Mundial 2026. La cruda autocrítica de Marcelo Bielsa tras el amargo debut de Uruguay ante Arabia Saudita

El técnico argentino se mostró molesto por la "pasividad" de la Celeste en el empate 1-1 frente a los Halcones Verdes. "Era un partido ganable que no ganamos", sentenció el rosarino, en un Grupo H que quedó con paridad total tras la igualdad de España.

16 de junio de 2026 a las 12:04 a. m.
La cruda autocrítica de Marcelo Bielsa tras el amargo debut de Uruguay ante Arabia Saudita
Marcelo Bielsa y su balance del 1-1 con Arabia Saudita. No fue el estreno esperado para Uruguay.

El debut de la selección de Uruguay en el Mundial 2026 dejó un sabor amargo en la delegación charrúa, y quien mejor lo expresó fue su conductor, el argentino Marcelo Bielsa.
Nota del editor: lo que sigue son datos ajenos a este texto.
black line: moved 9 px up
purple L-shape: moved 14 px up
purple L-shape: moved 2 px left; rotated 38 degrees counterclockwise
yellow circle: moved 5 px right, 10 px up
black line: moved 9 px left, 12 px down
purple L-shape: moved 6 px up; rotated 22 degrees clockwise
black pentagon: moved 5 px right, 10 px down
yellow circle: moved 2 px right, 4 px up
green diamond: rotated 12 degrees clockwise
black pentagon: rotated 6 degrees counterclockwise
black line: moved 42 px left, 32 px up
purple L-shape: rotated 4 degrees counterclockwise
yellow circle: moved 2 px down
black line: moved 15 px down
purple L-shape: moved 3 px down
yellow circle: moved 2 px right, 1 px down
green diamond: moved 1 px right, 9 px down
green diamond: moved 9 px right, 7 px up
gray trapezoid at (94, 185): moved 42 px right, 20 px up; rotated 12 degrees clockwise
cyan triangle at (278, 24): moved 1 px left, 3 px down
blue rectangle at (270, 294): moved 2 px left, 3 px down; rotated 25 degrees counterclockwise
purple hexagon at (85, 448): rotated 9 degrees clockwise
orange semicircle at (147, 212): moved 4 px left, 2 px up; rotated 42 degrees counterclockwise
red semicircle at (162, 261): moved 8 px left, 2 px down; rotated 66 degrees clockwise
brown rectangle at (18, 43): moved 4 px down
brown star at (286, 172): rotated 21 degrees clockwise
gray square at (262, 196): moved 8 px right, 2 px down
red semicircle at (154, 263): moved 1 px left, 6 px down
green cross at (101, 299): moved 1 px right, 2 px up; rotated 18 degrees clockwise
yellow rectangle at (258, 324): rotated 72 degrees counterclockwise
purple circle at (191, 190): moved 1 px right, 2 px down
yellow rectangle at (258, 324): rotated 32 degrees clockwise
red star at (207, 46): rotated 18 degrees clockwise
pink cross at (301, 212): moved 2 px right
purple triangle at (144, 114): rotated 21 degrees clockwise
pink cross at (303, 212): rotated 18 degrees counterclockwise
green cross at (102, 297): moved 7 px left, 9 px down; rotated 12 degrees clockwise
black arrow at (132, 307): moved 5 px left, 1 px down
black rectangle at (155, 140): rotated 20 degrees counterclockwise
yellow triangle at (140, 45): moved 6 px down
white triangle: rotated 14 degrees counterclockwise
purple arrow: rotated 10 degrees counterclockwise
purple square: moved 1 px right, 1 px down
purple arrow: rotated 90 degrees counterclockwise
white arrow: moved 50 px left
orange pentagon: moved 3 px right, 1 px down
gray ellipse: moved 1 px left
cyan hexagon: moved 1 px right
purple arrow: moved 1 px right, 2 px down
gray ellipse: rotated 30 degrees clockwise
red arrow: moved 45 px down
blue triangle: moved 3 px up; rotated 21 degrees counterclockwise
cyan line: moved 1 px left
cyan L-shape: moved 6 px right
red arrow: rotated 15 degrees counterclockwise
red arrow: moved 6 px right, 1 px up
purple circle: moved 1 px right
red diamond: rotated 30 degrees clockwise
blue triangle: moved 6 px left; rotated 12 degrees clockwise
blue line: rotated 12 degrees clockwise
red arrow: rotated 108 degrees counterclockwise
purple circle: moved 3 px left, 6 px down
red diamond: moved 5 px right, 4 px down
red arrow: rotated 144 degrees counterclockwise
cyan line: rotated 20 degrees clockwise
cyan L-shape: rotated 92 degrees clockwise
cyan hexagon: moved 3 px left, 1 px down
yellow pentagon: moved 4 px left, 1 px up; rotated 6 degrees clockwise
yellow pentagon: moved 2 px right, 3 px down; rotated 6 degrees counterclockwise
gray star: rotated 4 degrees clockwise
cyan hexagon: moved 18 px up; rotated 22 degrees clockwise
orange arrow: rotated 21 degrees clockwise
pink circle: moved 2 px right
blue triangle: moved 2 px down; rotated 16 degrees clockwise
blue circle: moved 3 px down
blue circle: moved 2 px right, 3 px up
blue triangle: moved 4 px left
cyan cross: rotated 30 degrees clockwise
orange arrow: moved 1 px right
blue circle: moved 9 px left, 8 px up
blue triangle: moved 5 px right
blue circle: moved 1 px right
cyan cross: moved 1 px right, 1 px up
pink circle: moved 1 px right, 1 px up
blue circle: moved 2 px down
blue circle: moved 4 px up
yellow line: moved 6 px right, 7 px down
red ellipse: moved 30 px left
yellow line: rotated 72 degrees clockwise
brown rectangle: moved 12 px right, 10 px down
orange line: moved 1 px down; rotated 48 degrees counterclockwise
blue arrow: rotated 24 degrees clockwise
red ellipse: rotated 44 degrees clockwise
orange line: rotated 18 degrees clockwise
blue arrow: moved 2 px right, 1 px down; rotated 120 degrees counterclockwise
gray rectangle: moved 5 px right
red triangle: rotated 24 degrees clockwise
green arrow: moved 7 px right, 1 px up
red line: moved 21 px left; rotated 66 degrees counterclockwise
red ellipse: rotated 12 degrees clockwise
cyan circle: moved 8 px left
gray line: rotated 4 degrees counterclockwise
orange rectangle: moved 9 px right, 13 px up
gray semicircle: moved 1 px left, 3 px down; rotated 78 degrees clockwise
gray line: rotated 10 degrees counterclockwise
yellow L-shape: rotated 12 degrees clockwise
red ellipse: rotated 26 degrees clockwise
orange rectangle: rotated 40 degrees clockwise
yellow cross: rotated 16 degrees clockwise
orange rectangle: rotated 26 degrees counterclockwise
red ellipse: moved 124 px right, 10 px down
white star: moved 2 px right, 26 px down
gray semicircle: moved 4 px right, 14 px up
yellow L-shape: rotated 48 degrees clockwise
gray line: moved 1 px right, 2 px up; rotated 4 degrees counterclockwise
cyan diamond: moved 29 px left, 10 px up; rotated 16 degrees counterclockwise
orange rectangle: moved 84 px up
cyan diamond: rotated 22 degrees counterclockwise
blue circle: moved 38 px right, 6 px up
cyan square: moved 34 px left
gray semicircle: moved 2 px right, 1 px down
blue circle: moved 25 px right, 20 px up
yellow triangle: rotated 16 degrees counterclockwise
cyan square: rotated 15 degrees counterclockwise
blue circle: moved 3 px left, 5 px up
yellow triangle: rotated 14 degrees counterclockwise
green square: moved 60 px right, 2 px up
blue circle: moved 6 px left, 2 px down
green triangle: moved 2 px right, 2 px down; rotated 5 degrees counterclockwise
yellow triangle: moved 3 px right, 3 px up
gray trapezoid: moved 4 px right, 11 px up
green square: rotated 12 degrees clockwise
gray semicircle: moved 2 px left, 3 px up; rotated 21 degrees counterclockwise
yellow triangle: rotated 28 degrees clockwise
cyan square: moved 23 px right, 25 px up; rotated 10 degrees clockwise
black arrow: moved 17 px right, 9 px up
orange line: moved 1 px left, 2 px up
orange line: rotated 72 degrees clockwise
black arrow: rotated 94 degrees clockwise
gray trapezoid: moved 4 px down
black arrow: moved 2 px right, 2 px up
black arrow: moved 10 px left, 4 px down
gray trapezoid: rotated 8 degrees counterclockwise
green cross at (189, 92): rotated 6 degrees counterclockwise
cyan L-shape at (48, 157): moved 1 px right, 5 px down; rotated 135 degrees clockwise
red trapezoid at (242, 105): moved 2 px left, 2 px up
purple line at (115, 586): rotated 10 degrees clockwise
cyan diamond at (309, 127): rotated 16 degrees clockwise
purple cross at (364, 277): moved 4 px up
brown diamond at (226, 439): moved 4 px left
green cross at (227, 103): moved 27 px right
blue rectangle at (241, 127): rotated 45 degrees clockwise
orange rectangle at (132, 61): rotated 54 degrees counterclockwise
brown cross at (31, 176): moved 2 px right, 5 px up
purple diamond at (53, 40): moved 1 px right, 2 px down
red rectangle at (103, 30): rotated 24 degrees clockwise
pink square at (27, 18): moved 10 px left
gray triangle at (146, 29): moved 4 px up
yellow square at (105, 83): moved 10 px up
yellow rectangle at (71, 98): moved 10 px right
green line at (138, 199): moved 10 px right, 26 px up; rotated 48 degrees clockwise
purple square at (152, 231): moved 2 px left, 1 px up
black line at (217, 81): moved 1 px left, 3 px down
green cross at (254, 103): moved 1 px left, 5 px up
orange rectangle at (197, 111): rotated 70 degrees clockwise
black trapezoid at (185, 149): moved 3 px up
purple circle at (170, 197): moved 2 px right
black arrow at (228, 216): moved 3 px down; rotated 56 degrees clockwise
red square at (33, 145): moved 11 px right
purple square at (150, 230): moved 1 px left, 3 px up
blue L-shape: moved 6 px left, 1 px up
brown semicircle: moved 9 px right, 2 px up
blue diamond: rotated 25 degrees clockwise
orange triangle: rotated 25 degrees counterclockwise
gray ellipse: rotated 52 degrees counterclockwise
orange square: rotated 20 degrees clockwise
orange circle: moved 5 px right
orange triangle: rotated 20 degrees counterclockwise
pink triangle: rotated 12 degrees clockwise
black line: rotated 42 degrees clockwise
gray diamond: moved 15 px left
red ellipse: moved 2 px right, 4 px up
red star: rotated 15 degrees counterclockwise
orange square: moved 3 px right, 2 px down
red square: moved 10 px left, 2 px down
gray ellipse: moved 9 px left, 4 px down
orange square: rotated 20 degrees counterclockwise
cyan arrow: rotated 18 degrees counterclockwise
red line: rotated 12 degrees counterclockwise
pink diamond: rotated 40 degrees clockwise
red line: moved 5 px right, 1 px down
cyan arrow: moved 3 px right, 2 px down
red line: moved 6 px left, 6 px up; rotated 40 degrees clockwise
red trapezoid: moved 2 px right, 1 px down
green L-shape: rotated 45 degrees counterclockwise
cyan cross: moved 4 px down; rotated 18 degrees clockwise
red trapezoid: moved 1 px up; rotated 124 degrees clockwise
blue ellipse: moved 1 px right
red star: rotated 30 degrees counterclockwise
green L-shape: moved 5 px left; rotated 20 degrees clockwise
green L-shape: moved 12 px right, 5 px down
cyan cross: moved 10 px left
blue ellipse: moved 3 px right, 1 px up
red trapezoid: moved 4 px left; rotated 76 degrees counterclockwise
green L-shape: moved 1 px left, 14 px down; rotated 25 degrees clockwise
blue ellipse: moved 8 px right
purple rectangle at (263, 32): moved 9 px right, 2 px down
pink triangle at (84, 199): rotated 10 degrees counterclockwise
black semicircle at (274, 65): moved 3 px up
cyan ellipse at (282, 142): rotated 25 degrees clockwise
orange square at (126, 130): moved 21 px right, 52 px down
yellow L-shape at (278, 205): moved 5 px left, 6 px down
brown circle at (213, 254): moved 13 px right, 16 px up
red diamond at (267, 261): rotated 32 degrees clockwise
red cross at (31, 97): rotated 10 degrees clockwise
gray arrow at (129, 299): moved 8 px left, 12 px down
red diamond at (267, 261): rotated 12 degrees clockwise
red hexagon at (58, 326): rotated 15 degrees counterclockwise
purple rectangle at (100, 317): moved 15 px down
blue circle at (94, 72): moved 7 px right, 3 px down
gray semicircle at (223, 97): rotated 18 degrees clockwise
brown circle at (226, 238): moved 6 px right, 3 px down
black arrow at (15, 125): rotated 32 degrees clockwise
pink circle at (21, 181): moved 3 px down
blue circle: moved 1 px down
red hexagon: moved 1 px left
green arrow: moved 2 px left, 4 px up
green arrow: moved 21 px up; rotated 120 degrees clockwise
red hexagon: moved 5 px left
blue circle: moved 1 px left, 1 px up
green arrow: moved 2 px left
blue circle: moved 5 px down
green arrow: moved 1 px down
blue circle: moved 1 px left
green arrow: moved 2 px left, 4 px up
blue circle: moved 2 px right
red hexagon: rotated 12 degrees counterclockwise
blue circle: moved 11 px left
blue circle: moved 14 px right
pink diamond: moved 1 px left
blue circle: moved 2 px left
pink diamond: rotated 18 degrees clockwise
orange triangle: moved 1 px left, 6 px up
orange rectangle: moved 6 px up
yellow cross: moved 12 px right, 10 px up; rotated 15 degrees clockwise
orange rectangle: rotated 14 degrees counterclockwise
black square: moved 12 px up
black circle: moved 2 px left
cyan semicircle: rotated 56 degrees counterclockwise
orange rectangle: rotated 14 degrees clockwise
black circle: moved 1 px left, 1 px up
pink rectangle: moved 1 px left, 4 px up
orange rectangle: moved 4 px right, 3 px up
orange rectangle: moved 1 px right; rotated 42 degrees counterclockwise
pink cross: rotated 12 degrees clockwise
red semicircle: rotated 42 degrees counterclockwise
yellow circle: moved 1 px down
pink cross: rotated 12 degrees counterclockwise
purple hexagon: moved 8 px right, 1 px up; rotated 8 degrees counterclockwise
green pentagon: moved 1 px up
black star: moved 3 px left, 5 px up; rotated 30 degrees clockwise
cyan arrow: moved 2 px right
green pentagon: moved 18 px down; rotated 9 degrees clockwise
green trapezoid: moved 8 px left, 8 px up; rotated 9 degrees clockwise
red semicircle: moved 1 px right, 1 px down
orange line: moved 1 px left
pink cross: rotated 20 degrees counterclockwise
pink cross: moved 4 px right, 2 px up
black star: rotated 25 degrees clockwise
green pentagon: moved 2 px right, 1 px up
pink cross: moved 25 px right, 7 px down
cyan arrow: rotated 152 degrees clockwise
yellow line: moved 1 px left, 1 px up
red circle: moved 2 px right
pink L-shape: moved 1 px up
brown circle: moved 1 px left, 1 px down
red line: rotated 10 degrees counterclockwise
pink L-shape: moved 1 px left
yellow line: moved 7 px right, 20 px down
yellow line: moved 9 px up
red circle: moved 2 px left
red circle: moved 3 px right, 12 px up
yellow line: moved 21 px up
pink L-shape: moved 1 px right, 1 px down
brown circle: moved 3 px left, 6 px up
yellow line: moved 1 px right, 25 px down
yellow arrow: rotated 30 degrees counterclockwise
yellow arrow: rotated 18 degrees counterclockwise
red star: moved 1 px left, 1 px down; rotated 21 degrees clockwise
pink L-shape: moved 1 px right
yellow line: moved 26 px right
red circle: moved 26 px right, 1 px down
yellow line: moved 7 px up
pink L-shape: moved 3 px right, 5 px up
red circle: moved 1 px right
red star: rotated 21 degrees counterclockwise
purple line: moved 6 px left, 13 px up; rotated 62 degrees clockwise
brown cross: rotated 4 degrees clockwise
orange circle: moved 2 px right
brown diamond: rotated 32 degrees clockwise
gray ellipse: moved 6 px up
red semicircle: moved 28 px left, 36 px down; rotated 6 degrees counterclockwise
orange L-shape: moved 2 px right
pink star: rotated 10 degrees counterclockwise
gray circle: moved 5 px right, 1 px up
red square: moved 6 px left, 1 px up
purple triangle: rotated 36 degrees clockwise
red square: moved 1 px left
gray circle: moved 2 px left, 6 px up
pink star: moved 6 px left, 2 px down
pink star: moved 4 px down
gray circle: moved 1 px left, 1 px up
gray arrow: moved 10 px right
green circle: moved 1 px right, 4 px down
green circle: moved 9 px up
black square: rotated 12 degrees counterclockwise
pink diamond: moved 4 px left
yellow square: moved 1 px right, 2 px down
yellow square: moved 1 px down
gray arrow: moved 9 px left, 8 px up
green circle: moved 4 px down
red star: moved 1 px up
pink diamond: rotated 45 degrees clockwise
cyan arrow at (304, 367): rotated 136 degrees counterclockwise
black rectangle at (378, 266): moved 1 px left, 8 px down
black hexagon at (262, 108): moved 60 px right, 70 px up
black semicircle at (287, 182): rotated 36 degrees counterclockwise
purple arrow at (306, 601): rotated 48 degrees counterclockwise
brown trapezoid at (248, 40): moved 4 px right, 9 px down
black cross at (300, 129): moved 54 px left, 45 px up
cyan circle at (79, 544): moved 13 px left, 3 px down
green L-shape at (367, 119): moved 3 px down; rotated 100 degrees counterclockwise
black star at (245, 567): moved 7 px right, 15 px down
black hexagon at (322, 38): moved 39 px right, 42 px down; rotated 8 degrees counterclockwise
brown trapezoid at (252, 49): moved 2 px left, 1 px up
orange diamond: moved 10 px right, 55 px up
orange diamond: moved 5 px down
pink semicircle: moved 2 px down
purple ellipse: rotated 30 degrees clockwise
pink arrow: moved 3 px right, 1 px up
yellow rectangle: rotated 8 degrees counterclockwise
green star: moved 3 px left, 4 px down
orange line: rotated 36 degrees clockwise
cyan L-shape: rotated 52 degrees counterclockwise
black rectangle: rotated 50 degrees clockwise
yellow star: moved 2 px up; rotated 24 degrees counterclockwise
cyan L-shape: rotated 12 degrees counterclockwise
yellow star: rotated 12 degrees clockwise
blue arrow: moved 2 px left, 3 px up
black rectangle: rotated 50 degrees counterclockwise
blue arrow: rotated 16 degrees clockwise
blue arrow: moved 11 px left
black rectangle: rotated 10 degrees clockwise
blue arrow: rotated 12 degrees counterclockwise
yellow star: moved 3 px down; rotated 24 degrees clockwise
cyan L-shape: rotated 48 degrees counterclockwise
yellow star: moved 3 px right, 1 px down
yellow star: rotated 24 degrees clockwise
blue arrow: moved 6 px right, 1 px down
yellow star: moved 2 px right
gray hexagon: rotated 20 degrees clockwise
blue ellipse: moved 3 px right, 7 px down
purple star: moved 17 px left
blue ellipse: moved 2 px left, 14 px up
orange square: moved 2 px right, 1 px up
Tras el empate 1-1 ante Arabia Saudita en Miami, el entrenador rosarino no ocultó su enfado por el rendimiento de su equipo, calificando el resultado final como una "derrota encubierta" debido a la superioridad que, según su visión, Uruguay no supo capitalizar desde el inicio

Para Bielsa, la clave del encuentro estuvo en la dualidad de rendimientos que presentó la Celeste entre los dos tiempos. "Era un partido ganable que no ganamos", sentenció con su habitual laconismo en la conferencia de prensa posterior al choque que cerró la primera jornada del Grupo H.

Un primer tiempo "apagado" que costó caro

El diagnóstico del técnico argentino sobre los primeros 45 minutos fue lapidario. Bielsa identificó una falta de intensidad que resultó determinante para que el conjunto árabe se pusiera en ventaja. "El primer tiempo el equipo estuvo apagado, sin dinámica, sin presión, sin provocar errores, sin profundidad", analizó el DT.

Esta pasividad inicial no solo impidió que Uruguay dominara el trámite, sino que envalentonó al rival. Bielsa explicó que cuando un equipo que teóricamente debe marcar diferencias no genera peligro, "el equipo más débil termina atreviéndose". Esa audacia de los Halcones Verdes se tradujo en el gol del central Abdulelah Al-Amri a los 41 minutos, tras una serie de desatenciones defensivas en jugadas de pelota parada que el entrenador lamentó profundamente.

La reacción insuficiente y el factor de la contundencia

En el complemento, Uruguay mostró una cara más cercana a la "identidad Bielsa". Con mayor movilidad y profundidad, el equipo empezó a cercar el área rival. El ingreso de Agustín Canobio por la derecha y Juan Manuel Sanabria por la izquierda buscó precisamente esa "sorpresa y cambio de ritmo" que le faltaba a la asociación colectiva.

Si bien el empate llegó a los 80 minutos por intermedio de Maximiliano Araújo, el técnico argentino rechazó la idea de que la mejoría del segundo tiempo compensara el flojo inicio. "Hay un camino fácil para decir que merecimos ganar en el segundo tiempo, pero el partido es todo", disparó el rosarino, subrayando que la falta de contundencia fue el otro gran pecado de sus dirigidos.

Según su razonamiento, ante la cantidad de opciones generadas, Uruguay necesitaba concretar al menos dos goles para llevarse los tres puntos.

Un grupo al rojo vivo y sin margen de error

El empate de Uruguay se dio en un contexto particular dentro del Grupo H. Horas antes, España —la gran favorita de la zona— tampoco había podido pasar del 0-0 frente a Cabo Verde en Atlanta. Este escenario deja a los cuatro integrantes del grupo igualados con un punto tras la primera fecha.

Sin embargo, fiel a su estilo exigente, Bielsa se negó a encontrar consuelo en el tropiezo español. "Que el otro partido haya quedado empatado no suaviza el hecho de que hoy debíamos ganar y no ganamos", puntualizó con firmeza.

El entrenador también evitó realizar vaticinios sobre el futuro de la clasificación, centrándose exclusivamente en corregir el funcionamiento de un equipo que, pese a no sufrir lesiones en este debut, quedó en deuda con su propia propuesta .

Para el público cordobés y argentino que sigue de cerca la suerte del técnico rosarino, el mensaje quedó claro: en el mundo Bielsa, el resultado es una consecuencia del juego, y si el juego solo aparece a medias, el empate no es más que una oportunidad perdida en el máximo escenario del fútbol mundial.